LATIHAN 1:
Terjemahkan ke dalam bahasa Inggris kalimat "Upacara Batara Turun Kabeh ini dilakukan setiap tahun pada Sasih Kedasa." dari teks tentang upacara di Pura Besakih.
LATIHAN 2:
Ambil bagian teks tentang upacara di Pura Besakih, dari "Di Balai Pesamuan itu sebagai" sampai "pada Sasih Kedasa.", tanpa mengubah satu kata pun.

Di Balai Pesamuan itu sebagai tempat upacara yang melukiskan berkumpul dan bersatunya semua dewa manifestasi Tuhan Yang Maha Esa yang dipuja di kompleks Pura Besakih, baik yang ada di Pelinggih Soring Ambal-Ambal maupun di Pelinggih Luhuring Ambal-Ambal. Upacara yang melukiskan semua Dewa manifestasi Tuhan berkumpul di Balai Pesamuan itu umumnya dilakukan saat ada upacara Batara Turun Kabeh.
Kata Batara Turun Kabeh artinya semua Dewa manifestasi Tuhan yang disebut Batara itu turun dan bersatu untuk memberikan anugerah kepada umatnya yang berbakti kepada Tuhan. Upacara Batara Turun Kabeh ini dilakukan setiap tahun pada Sasih Kedasa.
Saat dilangsungkan upacara Batara Turun Kabeh itu simbol-simbol sakral yang utama yang ada di semua kompleks Pura Besakih itu diusung secara ritual dan distanakan di Balai Pesamuan. Hal ini menggambarkan bahwa para Dewa bersatu untuk memberikan karunia pada umat sesuai dengan kadar karma dan baktinya. Hal ini sesungguhnya sangat menarik untuk dipahami secara teologi Hindu.
Agama Hindu mengajarkan bahwa Tuhan itu esa tetapi kemahakuasaan Tuhan itu tiada terbatas. Manusia tidak mungkin dapat memahami dan mampu memuja Tuhan dengan semua kemahakuasaan-Nya. Dalam ajaran Hindu Kemahakuasaan Tuhan itu disimbolkan ada di seluruh penjuru. Artinya ada di delapan penjuru angin dan tiga di tengah yaitu bawah, tengah, dan atas. Tidak ada penjuru alam ini tanpa kehadiran Tuhan. Seluruh penjuru itu dilambangkan menjadi sebelas penjuru tersebut.

DATA TERSIMPAN:
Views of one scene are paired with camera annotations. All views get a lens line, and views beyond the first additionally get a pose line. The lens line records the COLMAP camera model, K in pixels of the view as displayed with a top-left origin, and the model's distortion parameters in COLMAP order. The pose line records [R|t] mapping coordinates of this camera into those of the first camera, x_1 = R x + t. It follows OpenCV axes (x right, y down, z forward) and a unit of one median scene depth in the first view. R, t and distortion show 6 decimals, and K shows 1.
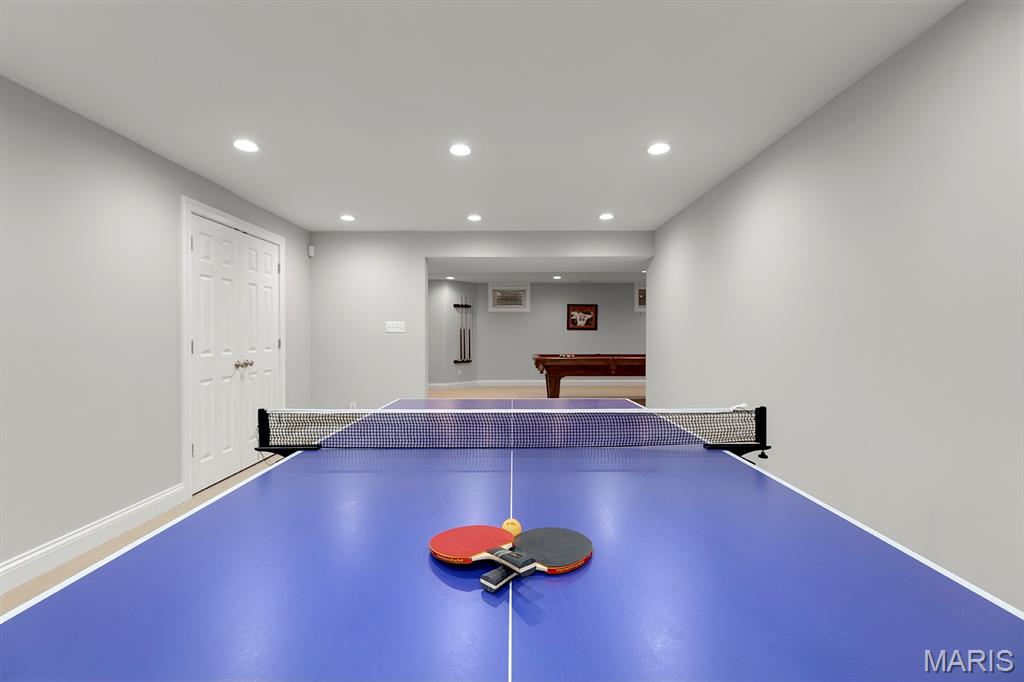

JAWABAN 1:
This Batara Turun Kabeh ceremony is held every year in Sasih Kedasa.

JAWABAN 2:
Di Balai Pesamuan itu sebagai tempat upacara yang melukiskan berkumpul dan bersatunya semua dewa manifestasi Tuhan Yang Maha Esa yang dipuja di kompleks Pura Besakih, baik yang ada di Pelinggih Soring Ambal-Ambal maupun di Pelinggih Luhuring Ambal-Ambal. Upacara yang melukiskan semua Dewa manifestasi Tuhan berkumpul di Balai Pesamuan itu umumnya dilakukan saat ada upacara Batara Turun Kabeh.
Kata Batara Turun Kabeh artinya semua Dewa manifestasi Tuhan yang disebut Batara itu turun dan bersatu untuk memberikan anugerah kepada umatnya yang berbakti kepada Tuhan. Upacara Batara Turun Kabeh ini dilakukan setiap tahun pada Sasih Kedasa.